SINGAPORE, March 27, 2018 – Korea’s economic growth is expected to gain traction in 2018 boosted by external demand, but is likely to moderate slightly due to weaker private investment, according to the 2017 Annual Consultation Report on Korea published by the ASEAN+3 Macroeconomic Research Office (AMRO) today. The report was prepared on the basis of AMRO’s Annual Consultation Visit to the country in August 2017 and data availability as of January 25, 2018.

The Korean economy is projected to expand by 2.9 percent in 2018, which is slightly lower than 3.1 percent in 2017 but remaining at around the potential growth rate. In 2017, inflation picked up to 1.9 percent. Demand-side inflation pressures remain subdued with stable core inflation and moderate wage growth. In 2018, consumer price inflation will remain at 1.9 percent, supported by a sustained recovery in private consumption.

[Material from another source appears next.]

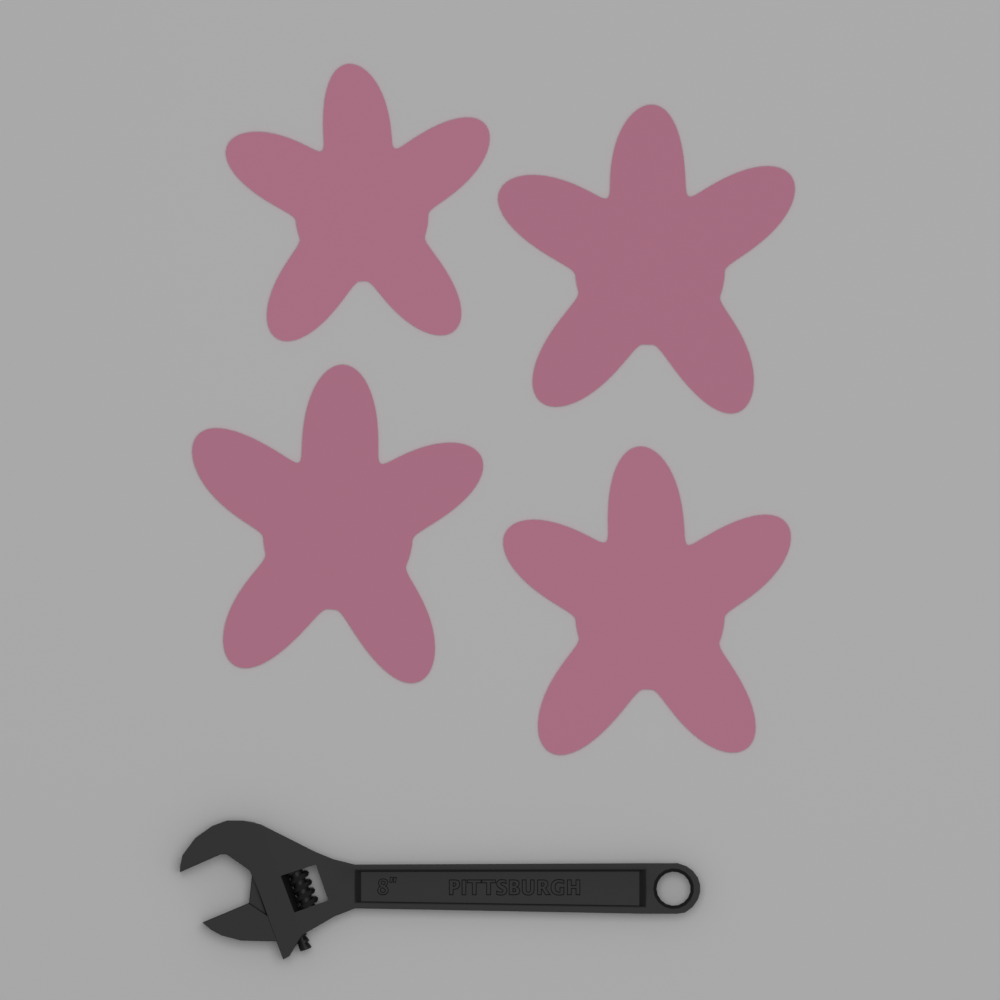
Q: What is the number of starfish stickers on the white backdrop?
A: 4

The external position remains strong. The current account surplus has remained sizable on the back of a large trade surplus despite a deterioration in the services account deficit. External debt repayment capacity remains strong with improved maturity structure and ample foreign reserves buffer.

Credit to the private sector—particularly to households—expanded at a slower pace. The imposition of stricter loan screening guidelines has contributed to a slowdown in lending to households. Financial institutions’ buffers to cover expected and unexpected losses remain sufficient, with high capital adequacy ratios and low non-performing loan (NPL) ratios in both banks and non-banks.

Fiscal buffers remain ample with strong revenue collection. In 2017, fiscal revenue continued to grow strongly supported by brisk tax collection while fiscal spending expanded with a higher priority on job creation. On a net basis, the fiscal balance is expected to deteriorate slightly in 2017, but the government debt level in terms of GDP remains low.

Headwinds to the growth outlook include a sustained drag on private consumption from high household debt amid rising trade protectionism. Meanwhile, heightened geopolitical tensions and tighter global financial conditions may pose significant tail risks to financial stability.

From a longer-term perspective, key challenges are centered around declining potential growth rate. In the corporate sector, the uneven growth between information and communication technology (ICT) and non-ICT companies, and the excessive concentration in the ICT sector may make the economy susceptible to shocks arising from global ICT downturns and fierce competition in the sector. The continued relocation of production lines abroad could adversely affect Korea’s key manufacturing sectors and further weaken domestic employment.

The active use of fiscal policy to pursue an inclusive economic growth strategy without jeopardizing fiscal sustainability is commendable. The government’s strong commitment to achieving more inclusive growth through an incomes policy is welcome. However, the policy should be implemented in a flexible manner to avoid adverse effects in the labor market. The government should also be mindful of the effects of higher costs for the business sector in the near-term.

The current accommodative monetary policy should be headed toward a gradual normalization to build up policy space in view of the robust economic growth. It would be prudent to shift the policy mix towards greater reliance on fiscal policy to sustain the growth momentum and facilitate the restructuring of the economy. However, the timing and pace of withdrawal of monetary stimulus should be consistent with macroeconomic and financial developments and the external policy environment. The high level of household debt, which has increased rapidly in the last few years, needs to be contained through stricter macroprudential measures.

The continued implementation of structural reforms is required to strengthen long-term growth potential. The new government’s “innovative growth” pillar is commendable. This encompasses strong support to cutting-edge technologies, higher investment in competitive small and medium-sized enterprises (SMEs), and the development of 5G and Internet of Things (IoT) networking infrastructure. Furthermore, greater efforts should be made to speed up a broad range of institutional reforms, including labor market reforms and financial innovations, which have been delayed due to political uncertainty in the past year.

About AMRO and AMRO’s Annual Consultation Report

The ASEAN+3 Macroeconomic Research Office (AMRO) was established to contribute to securing the economic and financial stability of the ASEAN+3 region, which includes 10 members of the Association of Southeast Asian Nations and China, Hong Kong, China, Japan, and Korea. As an international organization, AMRO fulfils its mandate by conducting macroeconomic surveillance, supporting the implementation of the regional financial arrangements, the Chiang Mai Initiative Multilateralisation (CMIM), and providing technical assistance to the members.

The Annual Consultation Report was prepared in accordance with AMRO’s macroeconomic surveillance function. AMRO is committed to monitoring, analyzing and reporting to its members on their macroeconomic status and financial soundness. It also helps identify relevant risks and vulnerabilities, and assists members, if requested, in the timely formulation of policy recommendations to mitigate such risks.